2006-12-05 05:33:14 [5196] LOG:  could not rename temporary statistics file
"global/pgstat.tmp" to "global/pgstat.stat": A blocking operation was
interrupted by a call to WSACancelBlockingCall.
2006-12-05 05:33:14 [5196] LOG:  could not rename temporary statistics file
"global/pgstat.tmp" to "global/pgstat.stat": A blocking operation was
interrupted by a call to WSACancelBlockingCall.

the next file actions with pgstat take place some seconds later.

more or less the same thing is happening every 2-3 seconds when the log
errors appear. there was a short pause of ~30min when this error didn't
appear, but for over 40min now it is logged every few seconds. the rc1
doesn't show this behaviour, i've just doublechecked.

- thomas

Re: fsync and semctl errors with 8.1.5/win32

From
"Thomas H."
Date:
>>> So what's holding the file open now?  It's evidently not the bgwriter.
>
>> one of the unnamed postgresql.exe processes from the connection pool:
>> postgres: db_outnow outnow 127.0.0.1(3384) idle
>
> Hm.  I would imagine that as soon as this process does something,
> the messages stop?  (It should close its file handle in response
> to a relcache flush that it will read as soon as it becomes active.)

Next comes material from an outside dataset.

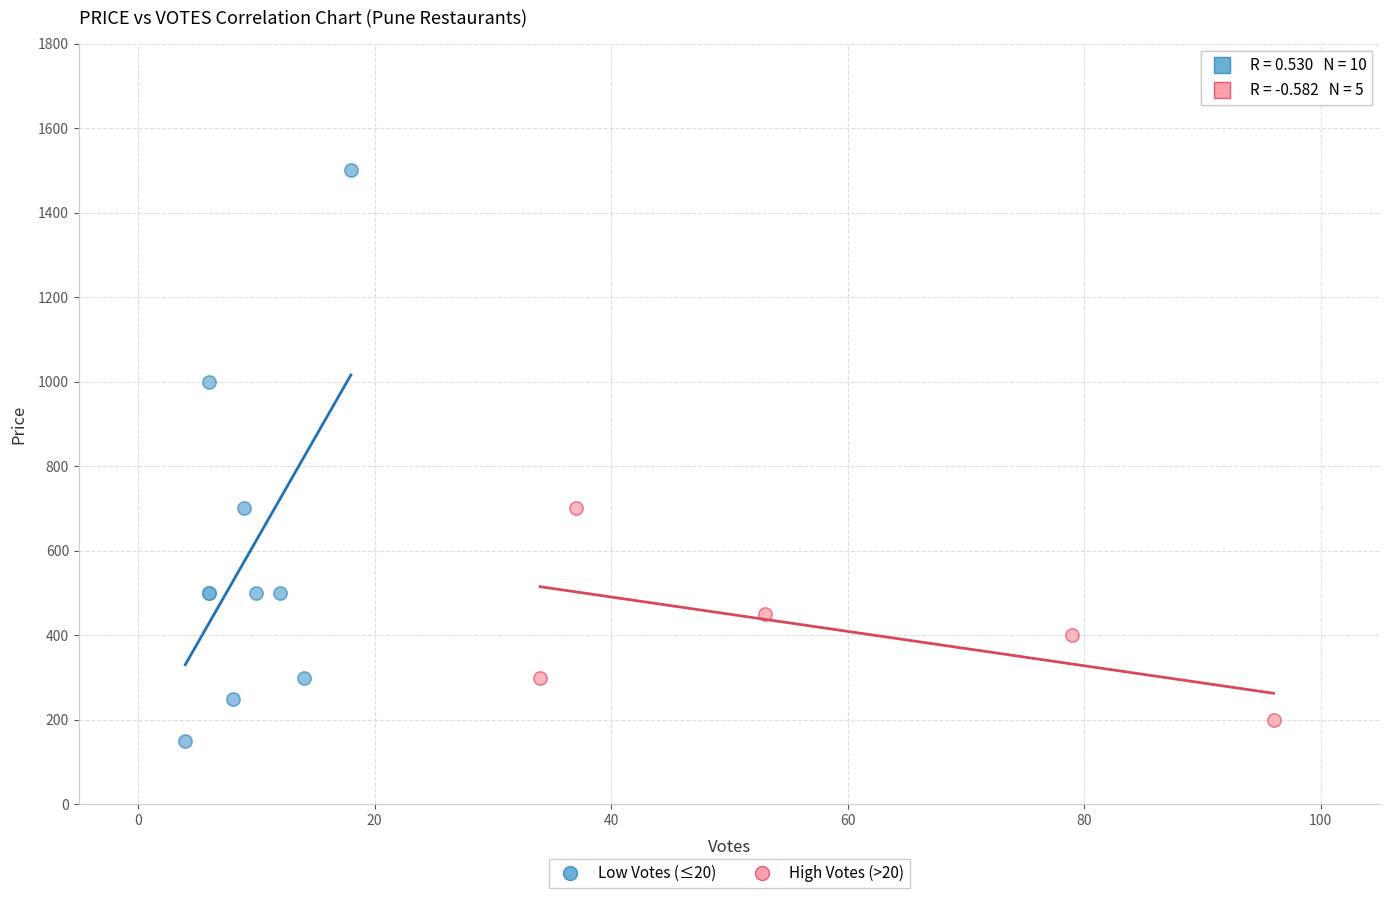

What are all the series names shown in the legend?

Low Votes (≤20), High Votes (>20)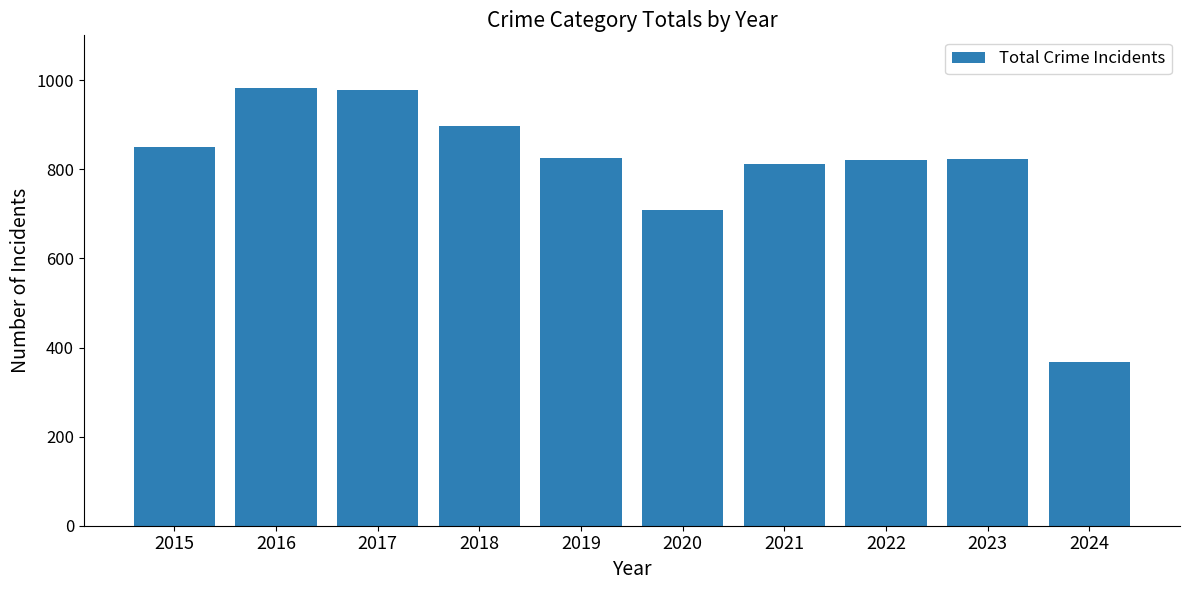

What is the change in value from 2015 to 2020?

-143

from what i observe i would say the process dies (timeouts?) and then
bgwriter is "happy" again:

here's *all* more information i got from filemon when filtering for one of
the relation that produced the error:

http://rafb.net/paste/results/3uozHD77.html

its pid 3772 that still has a handle open, while all the others have closed
it properly after pid 2780 issued a DELETE.
the process itself has 3 threads that are in:
- postgres.exe+0x1220
- postgres.exe!pg_queue_signal+0x120
- postgres.exe!shmctl+0x80
(i can get stacktraces for all of them if usefull)

pid 3772 died at 05:55:22 (~20min after its last access to the file), and
bgwriter could finally write, and the error messages are gone.

- thomas